• What this task involves
Every line of the data that contains the string "down" must be copied.

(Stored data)
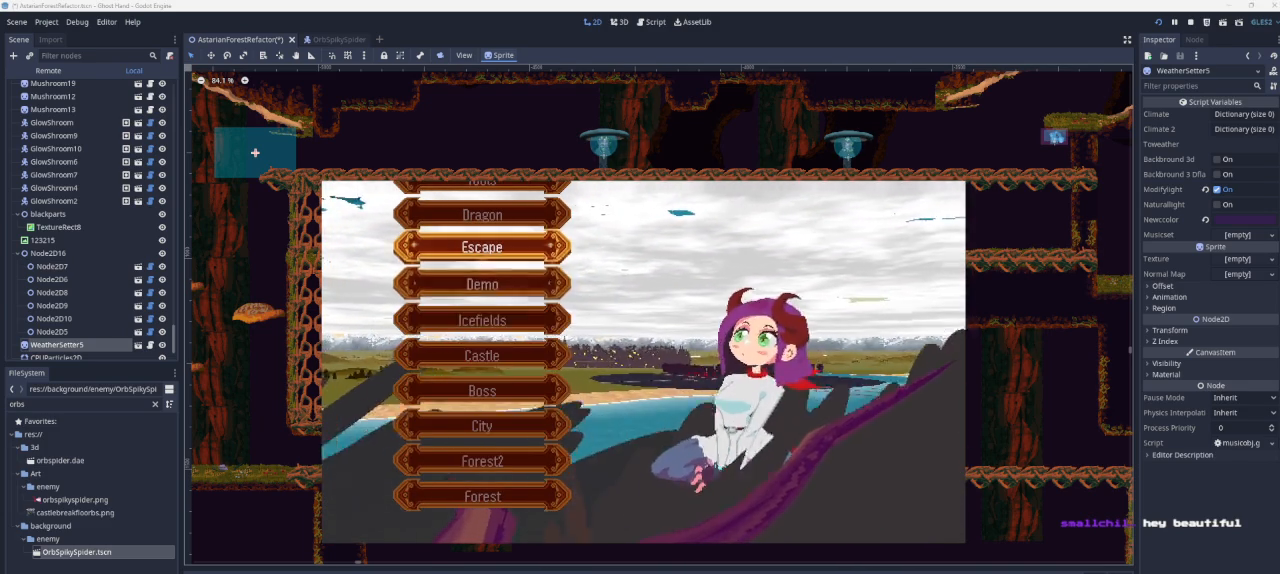
{"buttons": [], "left_stick": "center", "right_stick": "center", "events": [[267, "DPAD_DOWN", "down"], [333, "DPAD_DOWN", "up"], [433, "DPAD_DOWN", "down"], [500, "DPAD_DOWN", "up"]]}
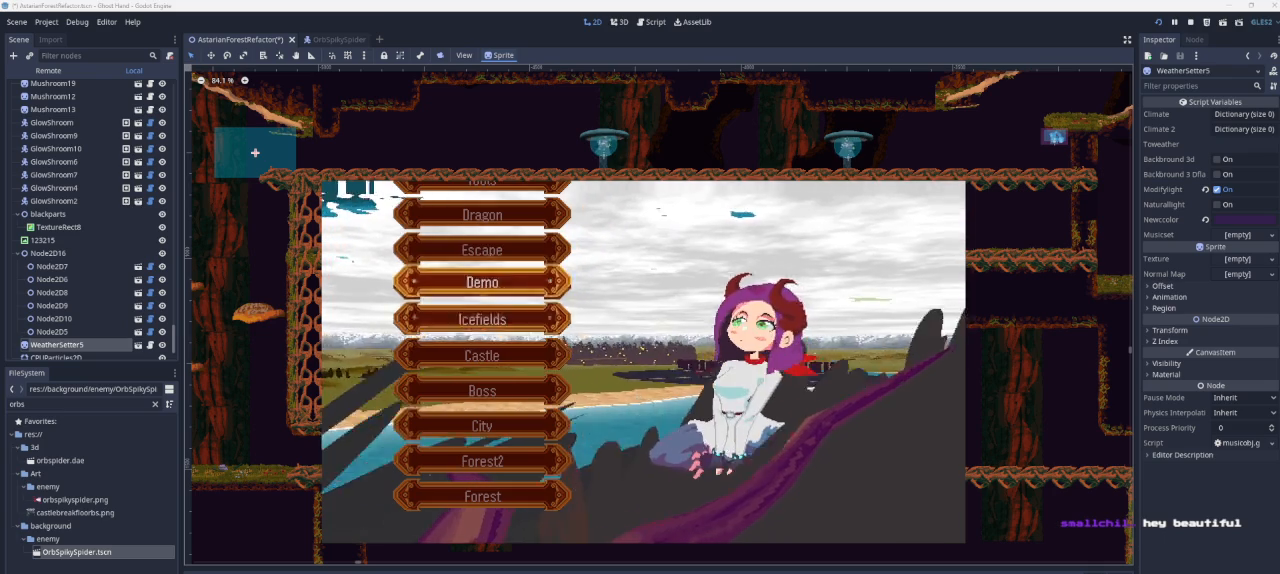
{"buttons": [], "left_stick": "center", "right_stick": "center", "events": [[67, "DPAD_DOWN", "down"], [133, "DPAD_DOWN", "up"], [233, "DPAD_DOWN", "down"], [333, "DPAD_DOWN", "up"]]}
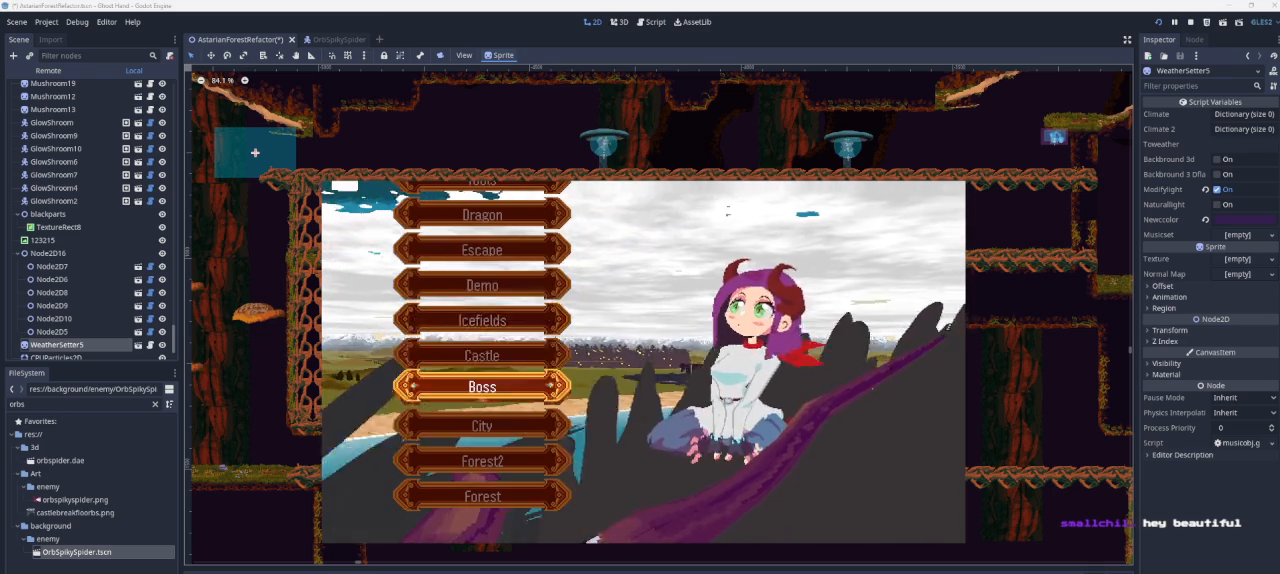
{"buttons": [], "left_stick": "center", "right_stick": "center", "events": [[33, "SQUARE", "down"], [133, "SQUARE", "up"], [367, "DPAD_DOWN", "down"], [433, "DPAD_DOWN", "up"]]}
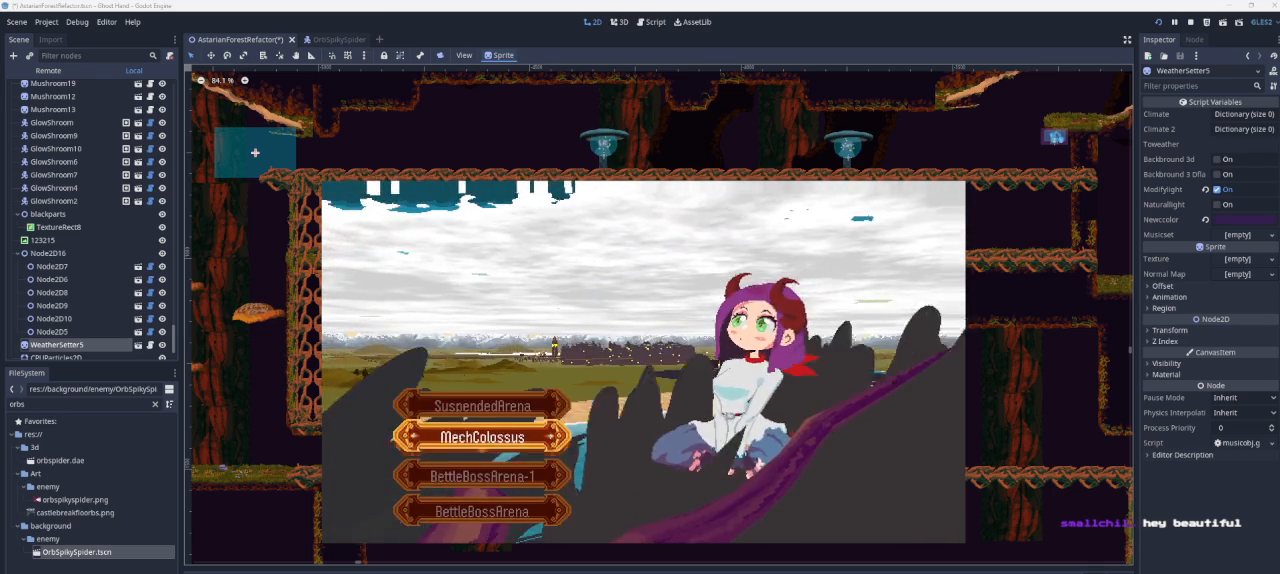
{"buttons": [], "left_stick": "center", "right_stick": "center", "events": [[67, "DPAD_DOWN", "down"], [133, "DPAD_DOWN", "up"]]}
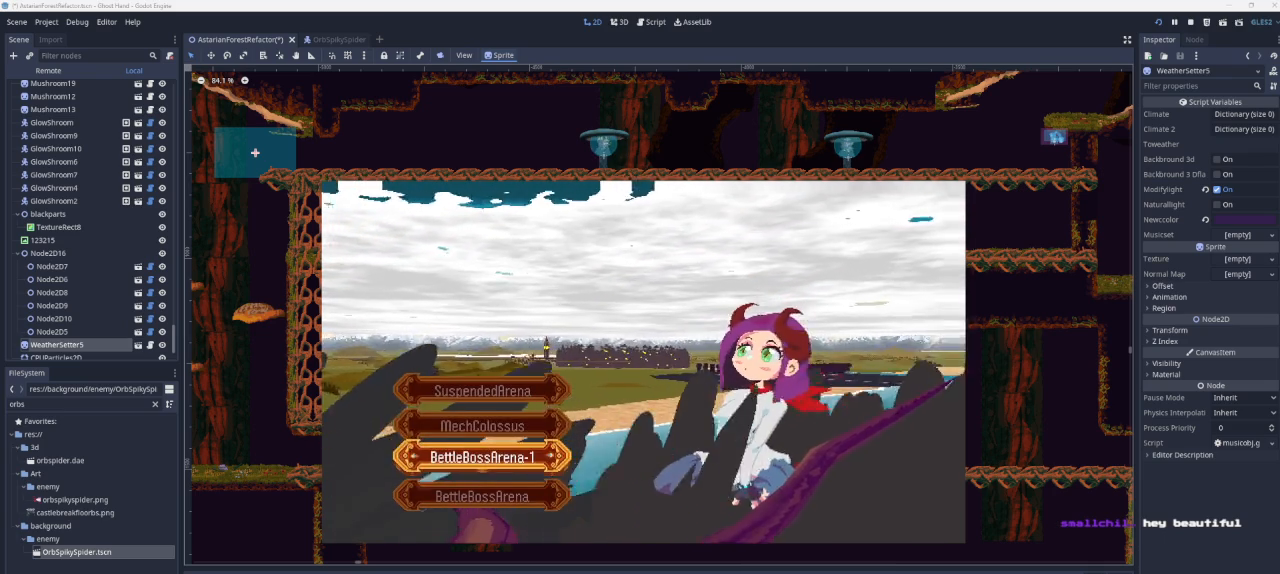
{"buttons": [], "left_stick": "center", "right_stick": "center", "events": [[167, "DPAD_UP", "down"], [233, "DPAD_UP", "up"]]}
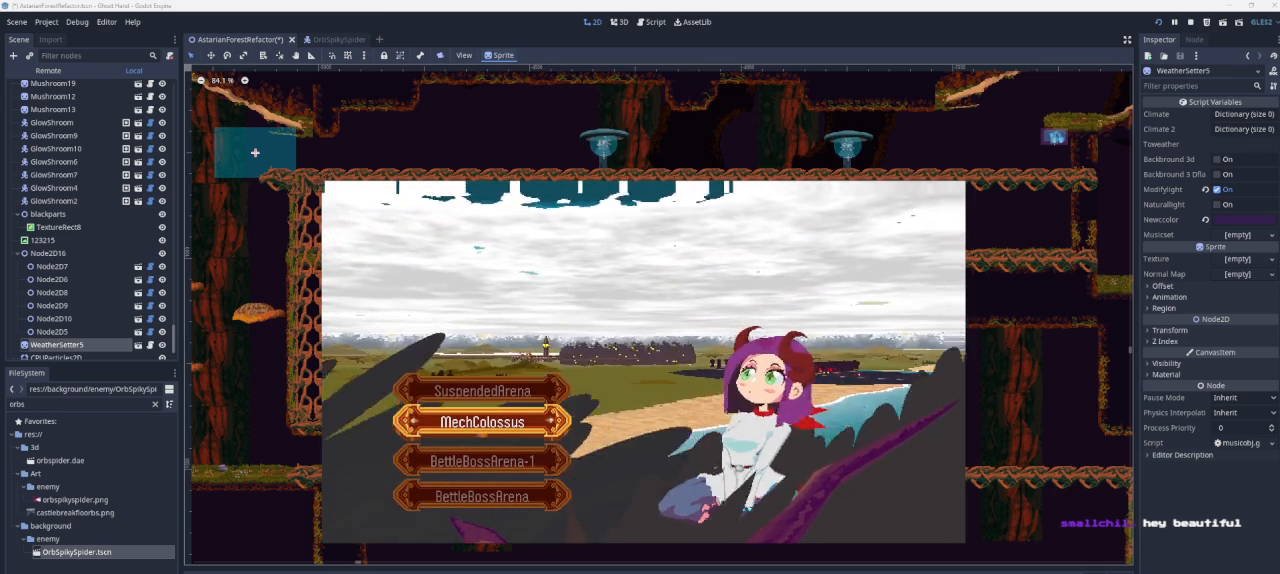
{"buttons": [], "left_stick": "center", "right_stick": "center", "events": []}
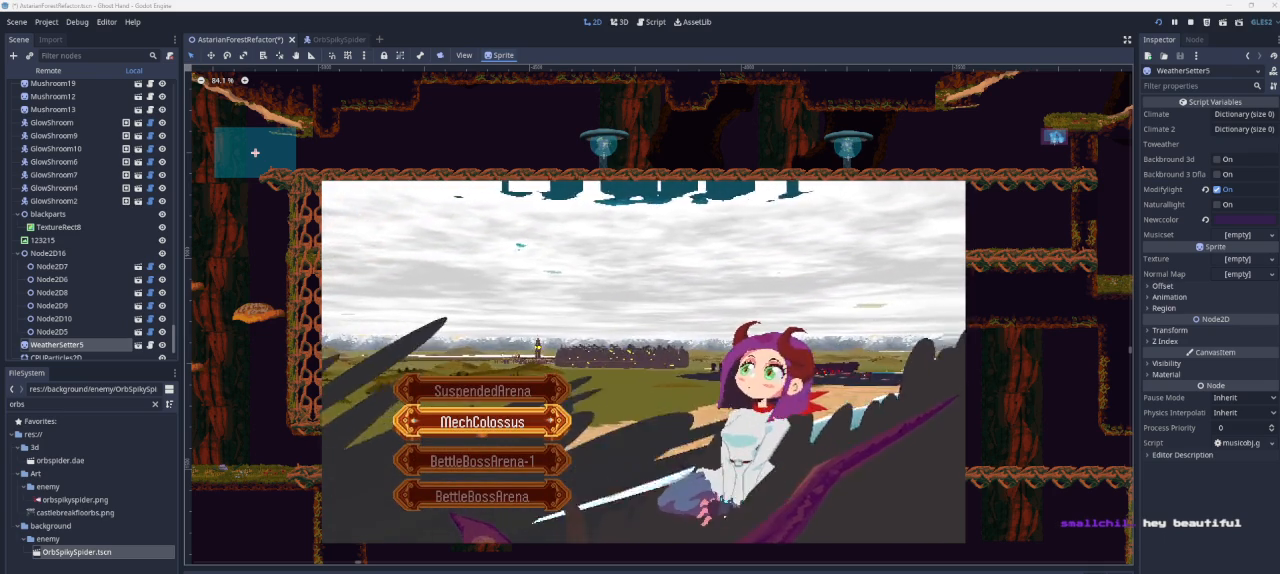
{"buttons": [], "left_stick": "center", "right_stick": "center", "events": []}
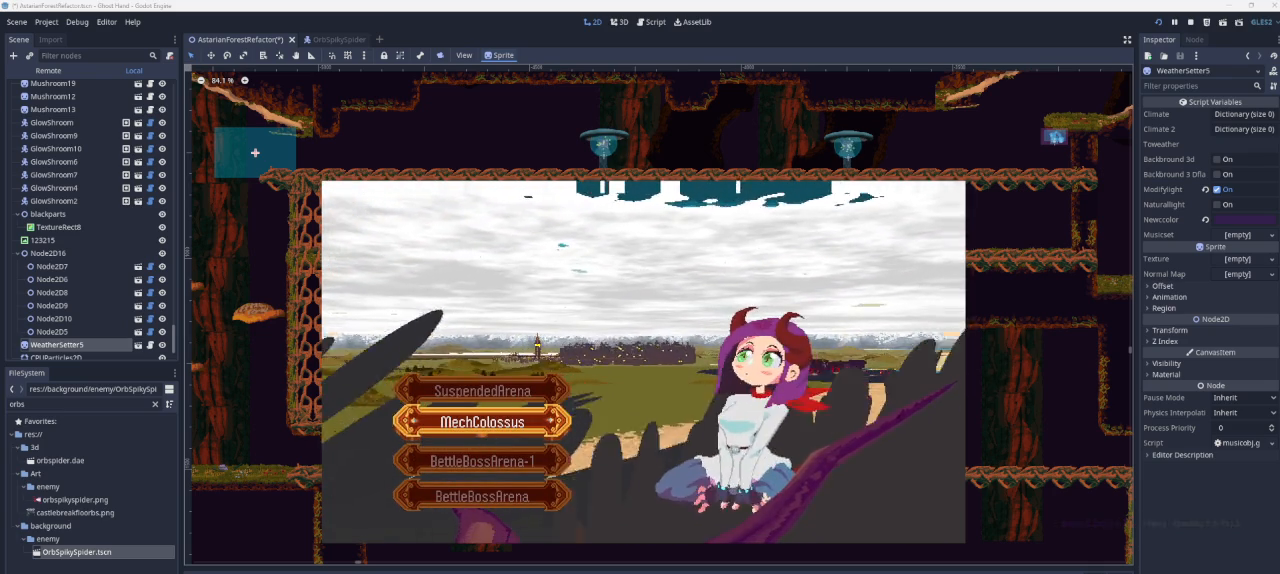
{"buttons": [], "left_stick": "center", "right_stick": "center", "events": [[267, "CIRCLE", "down"], [433, "CIRCLE", "up"]]}
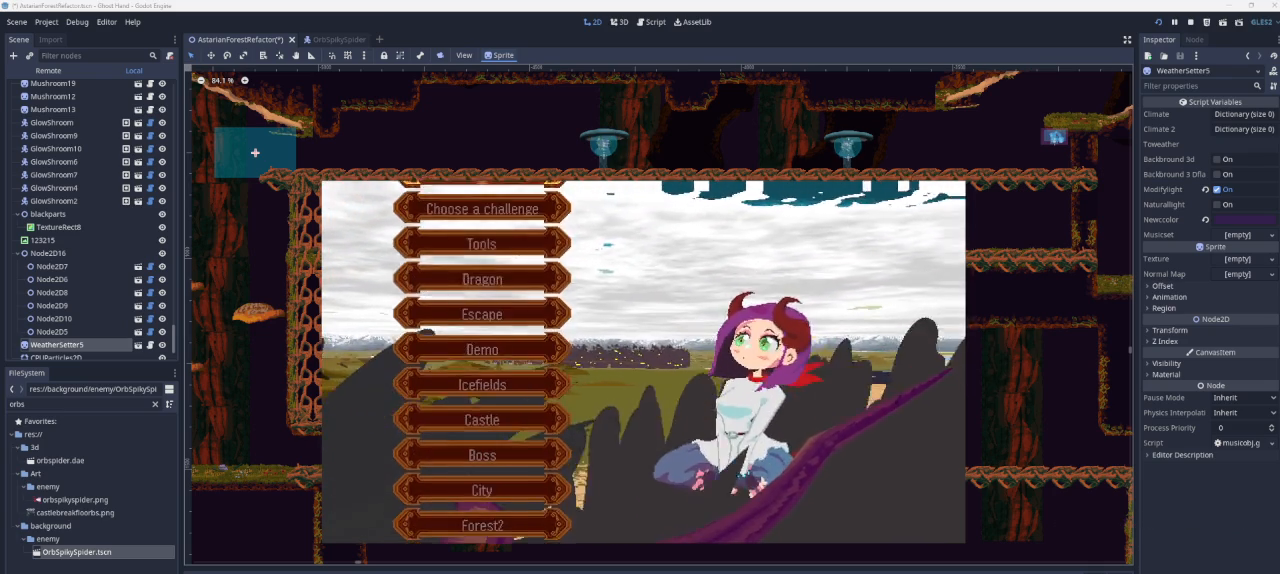
{"buttons": [], "left_stick": "center", "right_stick": "center", "events": [[33, "DPAD_UP", "down"], [133, "DPAD_UP", "up"], [267, "DPAD_UP", "down"], [300, "DPAD_UP", "up"]]}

• Solution for this problem
{"buttons": [], "left_stick": "center", "right_stick": "center", "events": [[267, "DPAD_DOWN", "down"], [333, "DPAD_DOWN", "up"], [433, "DPAD_DOWN", "down"], [500, "DPAD_DOWN", "up"]]}
{"buttons": [], "left_stick": "center", "right_stick": "center", "events": [[67, "DPAD_DOWN", "down"], [133, "DPAD_DOWN", "up"], [233, "DPAD_DOWN", "down"], [333, "DPAD_DOWN", "up"]]}
{"buttons": [], "left_stick": "center", "right_stick": "center", "events": [[33, "SQUARE", "down"], [133, "SQUARE", "up"], [367, "DPAD_DOWN", "down"], [433, "DPAD_DOWN", "up"]]}
{"buttons": [], "left_stick": "center", "right_stick": "center", "events": [[67, "DPAD_DOWN", "down"], [133, "DPAD_DOWN", "up"]]}
{"buttons": [], "left_stick": "center", "right_stick": "center", "events": [[167, "DPAD_UP", "down"], [233, "DPAD_UP", "up"]]}
{"buttons": [], "left_stick": "center", "right_stick": "center", "events": [[267, "CIRCLE", "down"], [433, "CIRCLE", "up"]]}
{"buttons": [], "left_stick": "center", "right_stick": "center", "events": [[33, "DPAD_UP", "down"], [133, "DPAD_UP", "up"], [267, "DPAD_UP", "down"], [300, "DPAD_UP", "up"]]}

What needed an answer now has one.